* begin Data shown *
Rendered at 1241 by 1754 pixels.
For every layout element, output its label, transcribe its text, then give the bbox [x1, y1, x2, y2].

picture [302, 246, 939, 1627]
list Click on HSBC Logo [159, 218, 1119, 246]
* end Data shown *
* begin Data shown *
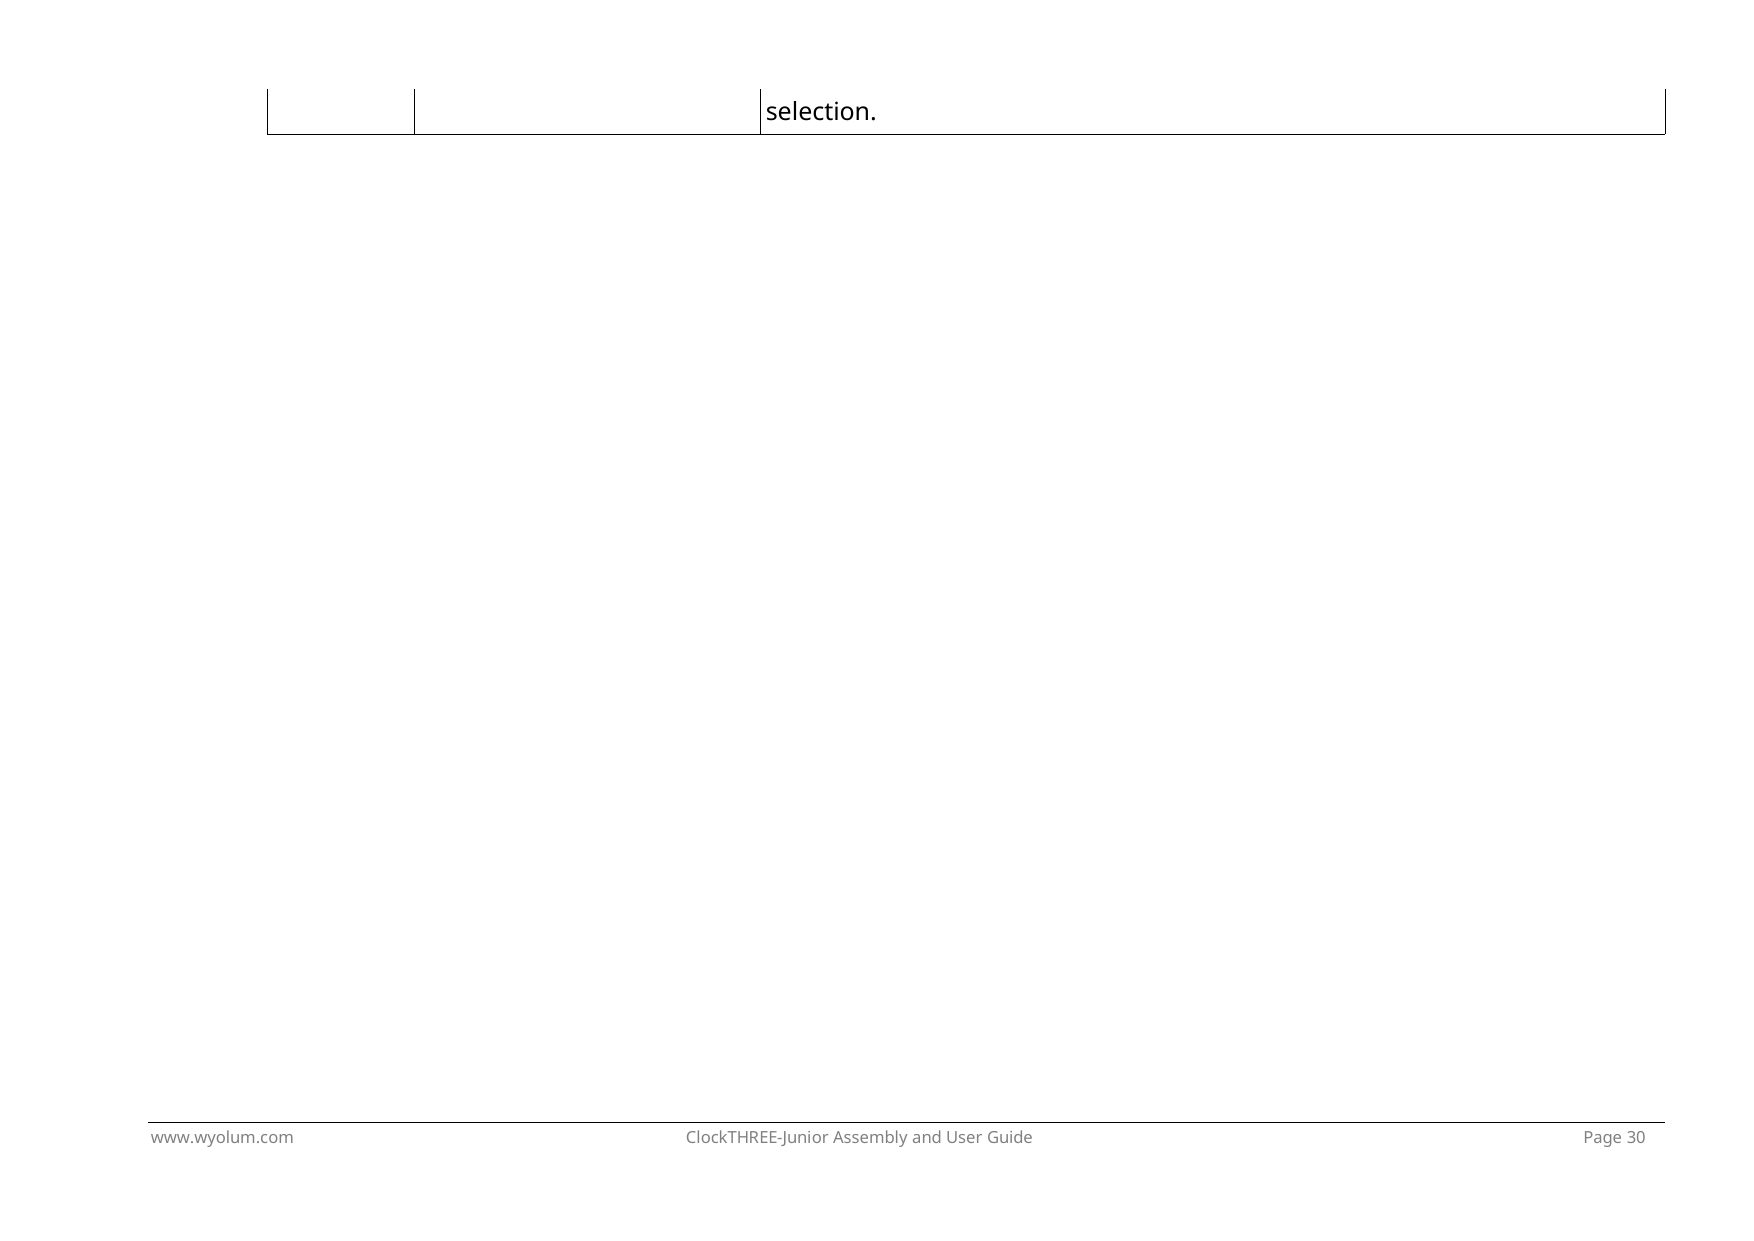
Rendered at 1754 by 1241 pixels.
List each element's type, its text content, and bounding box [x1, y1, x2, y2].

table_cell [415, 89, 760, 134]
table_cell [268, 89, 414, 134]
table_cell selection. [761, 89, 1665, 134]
* end Data shown *
* begin Data shown *
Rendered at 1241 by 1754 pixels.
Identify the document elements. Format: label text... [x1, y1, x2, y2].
* end Data shown *
Written instruction: Render as a JSON list of strings, one per line with blank lines omitted, the lines starting at the one containing "Rendered at 1754 by 1241 pixels." and ending at the one containing "table_cell selection. [761, 89, 1665, 134]".

Output below:
[
  "Rendered at 1754 by 1241 pixels.",
  "List each element's type, its text content, and bounding box [x1, y1, x2, y2].",
  "table_cell [415, 89, 760, 134]",
  "table_cell [268, 89, 414, 134]",
  "table_cell selection. [761, 89, 1665, 134]"
]